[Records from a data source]
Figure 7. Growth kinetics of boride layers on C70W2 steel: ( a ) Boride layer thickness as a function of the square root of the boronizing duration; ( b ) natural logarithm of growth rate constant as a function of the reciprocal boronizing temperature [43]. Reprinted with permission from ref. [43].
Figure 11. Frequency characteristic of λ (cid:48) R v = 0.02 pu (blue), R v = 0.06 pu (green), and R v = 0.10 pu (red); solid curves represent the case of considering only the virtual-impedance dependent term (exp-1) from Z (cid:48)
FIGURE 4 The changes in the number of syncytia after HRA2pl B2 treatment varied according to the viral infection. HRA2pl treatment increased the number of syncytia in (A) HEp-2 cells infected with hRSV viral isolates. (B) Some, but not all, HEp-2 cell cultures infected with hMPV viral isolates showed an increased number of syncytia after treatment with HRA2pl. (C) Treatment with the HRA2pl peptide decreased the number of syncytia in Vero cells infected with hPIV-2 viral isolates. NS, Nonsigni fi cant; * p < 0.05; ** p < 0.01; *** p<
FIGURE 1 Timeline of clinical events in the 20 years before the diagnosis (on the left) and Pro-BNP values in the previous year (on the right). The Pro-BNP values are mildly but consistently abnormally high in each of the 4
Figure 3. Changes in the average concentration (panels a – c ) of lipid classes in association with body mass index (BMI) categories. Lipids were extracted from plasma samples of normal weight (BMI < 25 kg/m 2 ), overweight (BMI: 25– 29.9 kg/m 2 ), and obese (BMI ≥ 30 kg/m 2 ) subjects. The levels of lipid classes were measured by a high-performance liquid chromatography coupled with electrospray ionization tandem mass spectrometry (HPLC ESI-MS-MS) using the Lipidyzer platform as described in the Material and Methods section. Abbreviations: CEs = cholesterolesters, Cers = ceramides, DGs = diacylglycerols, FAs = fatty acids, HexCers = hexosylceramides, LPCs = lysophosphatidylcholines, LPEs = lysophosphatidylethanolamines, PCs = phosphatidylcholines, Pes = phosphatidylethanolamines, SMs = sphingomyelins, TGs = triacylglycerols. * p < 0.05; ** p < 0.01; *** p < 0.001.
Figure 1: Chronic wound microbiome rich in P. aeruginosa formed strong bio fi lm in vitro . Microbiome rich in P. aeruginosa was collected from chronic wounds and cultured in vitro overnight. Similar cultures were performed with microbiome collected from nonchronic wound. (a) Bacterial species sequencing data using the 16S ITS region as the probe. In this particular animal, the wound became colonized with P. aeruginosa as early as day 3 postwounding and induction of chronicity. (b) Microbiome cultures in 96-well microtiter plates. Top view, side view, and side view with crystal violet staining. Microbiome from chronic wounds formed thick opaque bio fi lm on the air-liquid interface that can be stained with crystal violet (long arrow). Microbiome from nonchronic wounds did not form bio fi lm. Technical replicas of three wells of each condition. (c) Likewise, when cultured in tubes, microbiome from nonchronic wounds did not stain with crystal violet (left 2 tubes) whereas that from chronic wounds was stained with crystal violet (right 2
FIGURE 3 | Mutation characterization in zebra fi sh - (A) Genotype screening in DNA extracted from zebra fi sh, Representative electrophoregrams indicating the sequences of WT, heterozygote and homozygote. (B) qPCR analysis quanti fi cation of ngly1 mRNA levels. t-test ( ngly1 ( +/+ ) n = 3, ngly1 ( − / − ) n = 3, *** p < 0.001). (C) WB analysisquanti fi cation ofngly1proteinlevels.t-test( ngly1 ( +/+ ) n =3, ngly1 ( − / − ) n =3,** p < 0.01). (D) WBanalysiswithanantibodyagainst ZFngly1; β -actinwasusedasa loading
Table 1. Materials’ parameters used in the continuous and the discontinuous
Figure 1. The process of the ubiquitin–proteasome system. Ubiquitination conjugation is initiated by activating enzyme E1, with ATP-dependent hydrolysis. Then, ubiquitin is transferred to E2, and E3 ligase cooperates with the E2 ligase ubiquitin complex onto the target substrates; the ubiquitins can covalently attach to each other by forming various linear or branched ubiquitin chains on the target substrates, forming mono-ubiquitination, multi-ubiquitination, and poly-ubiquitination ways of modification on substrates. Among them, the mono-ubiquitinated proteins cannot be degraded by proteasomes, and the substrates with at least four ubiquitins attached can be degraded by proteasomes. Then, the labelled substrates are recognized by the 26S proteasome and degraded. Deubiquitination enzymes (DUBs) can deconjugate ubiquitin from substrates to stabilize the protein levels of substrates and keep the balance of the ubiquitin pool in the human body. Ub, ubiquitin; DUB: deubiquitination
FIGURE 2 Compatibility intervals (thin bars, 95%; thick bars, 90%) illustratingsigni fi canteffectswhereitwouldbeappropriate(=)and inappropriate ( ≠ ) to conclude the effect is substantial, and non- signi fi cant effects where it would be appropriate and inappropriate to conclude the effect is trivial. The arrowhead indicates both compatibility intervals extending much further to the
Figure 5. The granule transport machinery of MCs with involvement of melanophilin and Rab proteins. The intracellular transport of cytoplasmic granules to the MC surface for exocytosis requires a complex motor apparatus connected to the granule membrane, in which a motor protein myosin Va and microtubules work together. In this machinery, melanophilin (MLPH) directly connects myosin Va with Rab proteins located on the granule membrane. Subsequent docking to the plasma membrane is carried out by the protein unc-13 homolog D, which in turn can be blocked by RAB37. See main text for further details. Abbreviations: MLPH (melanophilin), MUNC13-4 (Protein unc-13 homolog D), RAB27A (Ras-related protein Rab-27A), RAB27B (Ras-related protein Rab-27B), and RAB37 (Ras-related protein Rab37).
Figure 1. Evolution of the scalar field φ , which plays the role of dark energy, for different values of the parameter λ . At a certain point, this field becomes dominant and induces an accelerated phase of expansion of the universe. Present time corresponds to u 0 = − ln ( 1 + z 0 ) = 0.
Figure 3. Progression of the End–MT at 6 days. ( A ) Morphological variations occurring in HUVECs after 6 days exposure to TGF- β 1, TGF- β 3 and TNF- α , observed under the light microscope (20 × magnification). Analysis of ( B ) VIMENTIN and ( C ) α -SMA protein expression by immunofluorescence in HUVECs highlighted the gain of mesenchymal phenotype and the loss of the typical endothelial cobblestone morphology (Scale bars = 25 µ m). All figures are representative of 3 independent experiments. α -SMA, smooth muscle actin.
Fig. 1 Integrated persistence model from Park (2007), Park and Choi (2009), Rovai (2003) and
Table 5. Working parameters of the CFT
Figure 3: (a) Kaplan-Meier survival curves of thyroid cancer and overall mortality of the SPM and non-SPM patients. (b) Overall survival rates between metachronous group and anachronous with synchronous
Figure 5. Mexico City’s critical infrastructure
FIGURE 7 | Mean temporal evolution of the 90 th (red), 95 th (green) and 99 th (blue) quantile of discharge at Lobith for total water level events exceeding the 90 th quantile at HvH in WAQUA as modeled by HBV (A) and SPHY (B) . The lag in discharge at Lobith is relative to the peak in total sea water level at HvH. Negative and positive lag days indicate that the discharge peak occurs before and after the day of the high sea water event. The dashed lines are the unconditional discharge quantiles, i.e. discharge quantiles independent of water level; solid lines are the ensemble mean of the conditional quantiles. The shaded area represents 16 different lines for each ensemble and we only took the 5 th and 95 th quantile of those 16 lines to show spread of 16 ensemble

# DIRECTIONS FOR THIS TASK
Beginning with the line above that contains "FIGURE 3 | Mutation", copy each line exactly up to and including the line that contains "Table 1. Materials’", and go no further.

# PROBLEM SOLUTION
FIGURE 3 | Mutation characterization in zebra fi sh - (A) Genotype screening in DNA extracted from zebra fi sh, Representative electrophoregrams indicating the sequences of WT, heterozygote and homozygote. (B) qPCR analysis quanti fi cation of ngly1 mRNA levels. t-test ( ngly1 ( +/+ ) n = 3, ngly1 ( − / − ) n = 3, *** p < 0.001). (C) WB analysisquanti fi cation ofngly1proteinlevels.t-test( ngly1 ( +/+ ) n =3, ngly1 ( − / − ) n =3,** p < 0.01). (D) WBanalysiswithanantibodyagainst ZFngly1; β -actinwasusedasa loading
Table 1. Materials’ parameters used in the continuous and the discontinuous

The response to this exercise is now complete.